Juicio final. La realidad creada será totalmente desvelada en la victoria de Cristo, que es el juicio final: en Aquel “que vendrá a juzgar a vivos y muertos y su reino no tendrás fin”, todo lo que ha sido llamado a la existencia será puesto bajo la mirada de la amorosa soberanía de Dios.

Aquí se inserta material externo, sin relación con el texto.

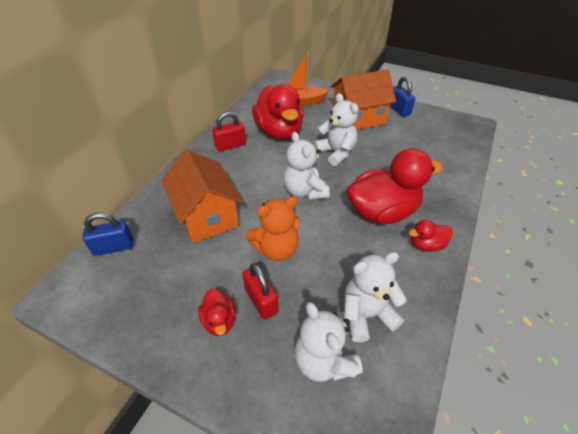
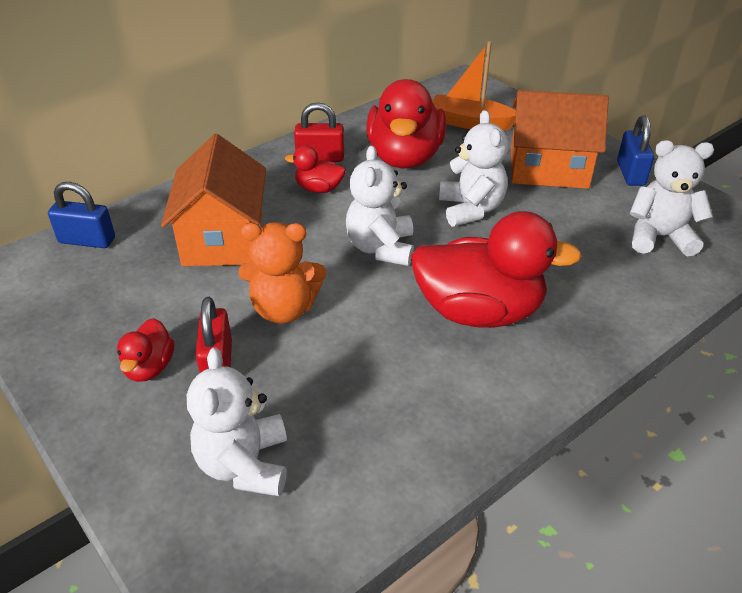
camera: 25 degrees right, 5 degrees down
(366, 315) = (346, 434): white teddy bear -> white teddy bear (659, 237)
(426, 245) = (513, 378): red duck -> red duck (319, 189)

Las promesas de Dios –justicia, reconciliación, paz, libertad– se realizarán en cada uno según la capacidad de acogida, madurada en la propia historia de aceptación o de rechazo del Amor eterno, entrado en el tiempo. Aquí se percibe en todo su dramatismo la posibilidad de una condenación eterna, que priva definitivamente a la persona de la capacidad de amar, en la cual solo puede encontrar la felicidad. Sin embargo, sin la posibilidad trágica de la condenación última, toda la visión de esperanza fundada en la fe de la pascua se resolvería en una fantasía falta de seriedad, en una excesivamente fácil proyección del deseo. Sólo el riesgo de la libertad para rechazar la gracia y el amor da espesor histórico y dignidad a la representación de la belleza de la gloria futura.

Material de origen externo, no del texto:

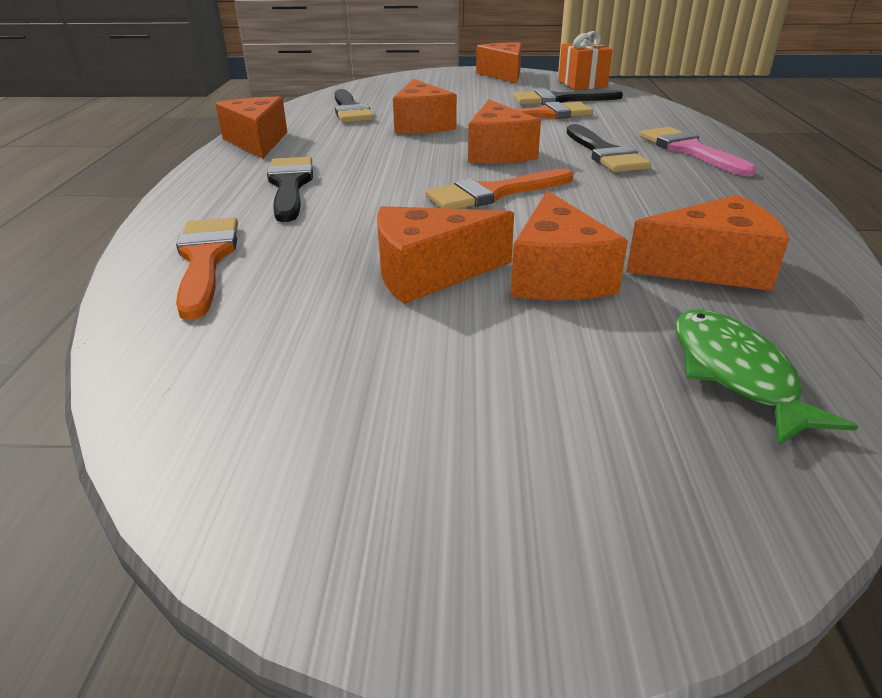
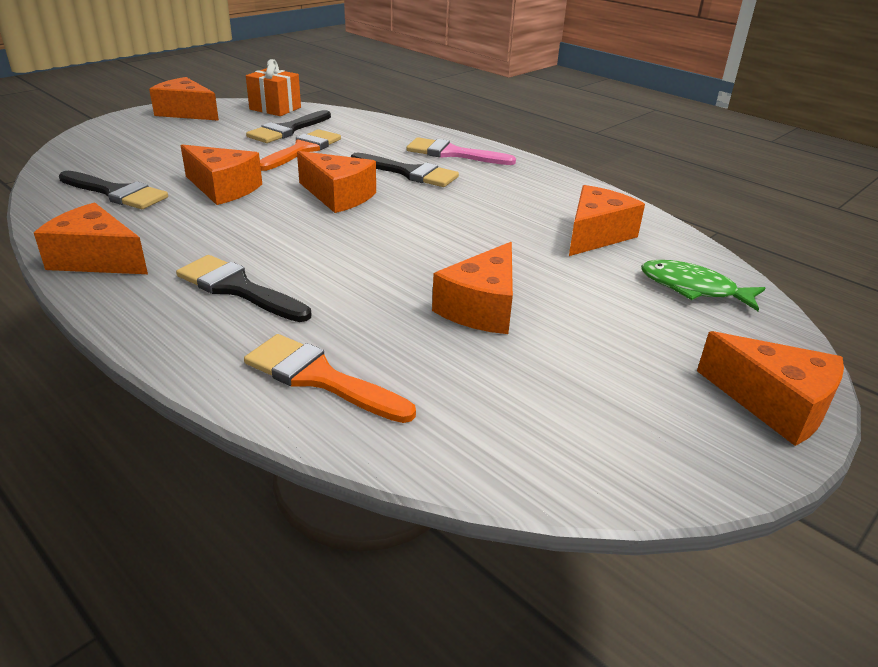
camera: 50 degrees left, 0 degrees up
(493, 193) = (403, 232): orange brush -> none
(557, 276) = (544, 275): orange cheese -> orange cheese (774, 404)

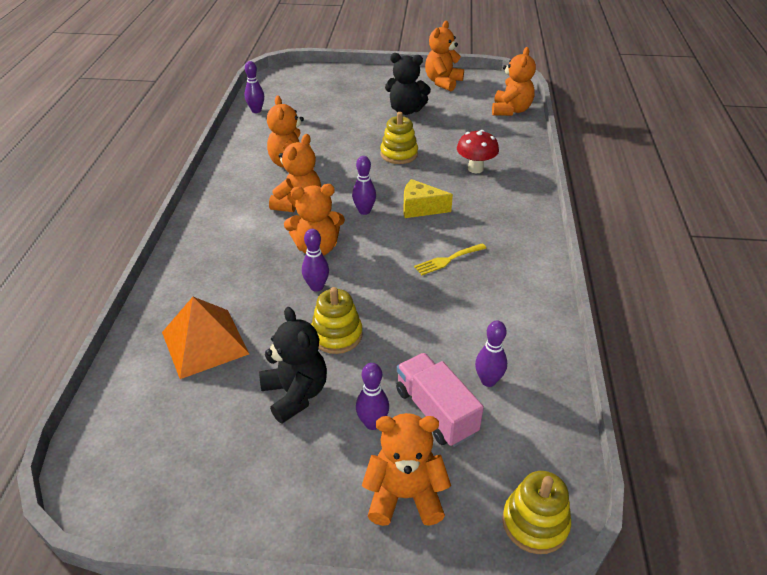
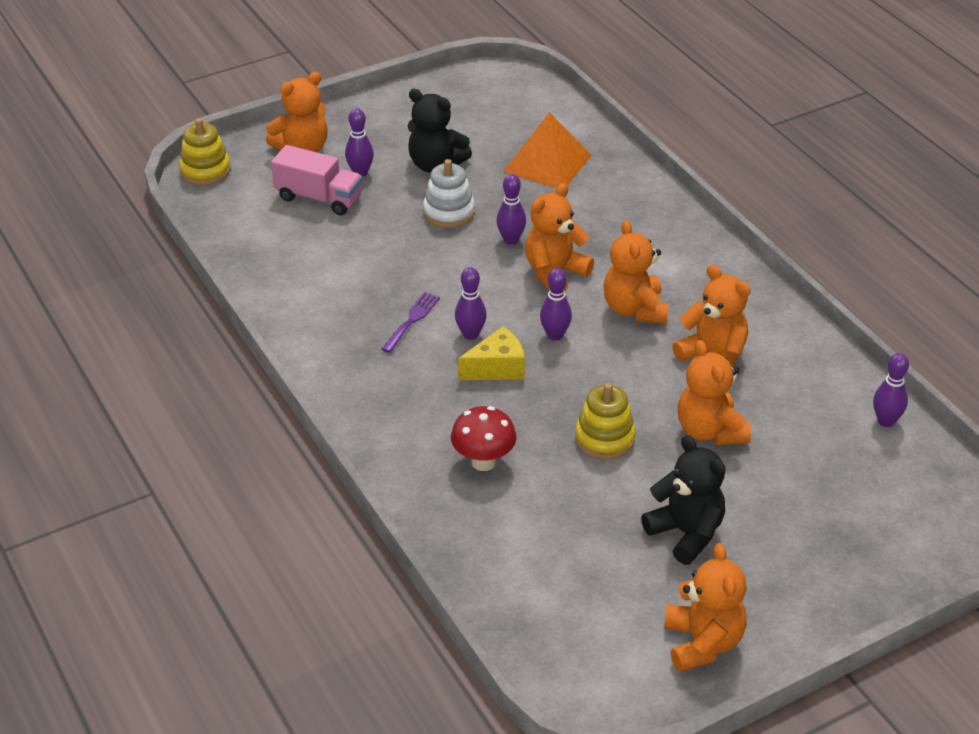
camera: 145 degrees right, 0 degrees up
(336, 335) = (449, 212): yellow stacking toy -> white stacking toy
(406, 110) = (686, 533): black teddy bear -> black teddy bear turned 75 degrees clockwise
(447, 260) = (412, 320): yellow fork -> purple fork
(488, 381) = (292, 234): purple bowling pin -> purple bowling pin (470, 334)
(511, 110) = (528, 621): orange teddy bear -> orange teddy bear (710, 431)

Lejos de ser evasión consoladora, la esperanza, que no defrauda, compromete el corazón y la vida en una ética y una espiritualidad plena con Dios, los hombres y el mundo. El mundo entero como patria de Dios no es un sueño que elude el presente, sino horizonte que estimula el compromiso y da a todo ser el sabor de la dignidad, grande y dramática al mismo tiempo, que se le ha conferido.
A diferencia de toda idea de reencarnación, entendida como vuelta de una persona que ya ha vivido, la fe cristiana en la resurrección de los muertos afirma el valor irrepetible de cada persona, la dignidad y consistencia de todo hombre en cuanto sujeto consciente y responsable de una historia que le pertenece y de la que habrá de dar cuenta en su unicidad. Amada y redimida por Dios en la totalidad de su ser, toda persona está llamada a una alianza de fidelidad eterna con el Dios de la vida y de la historia.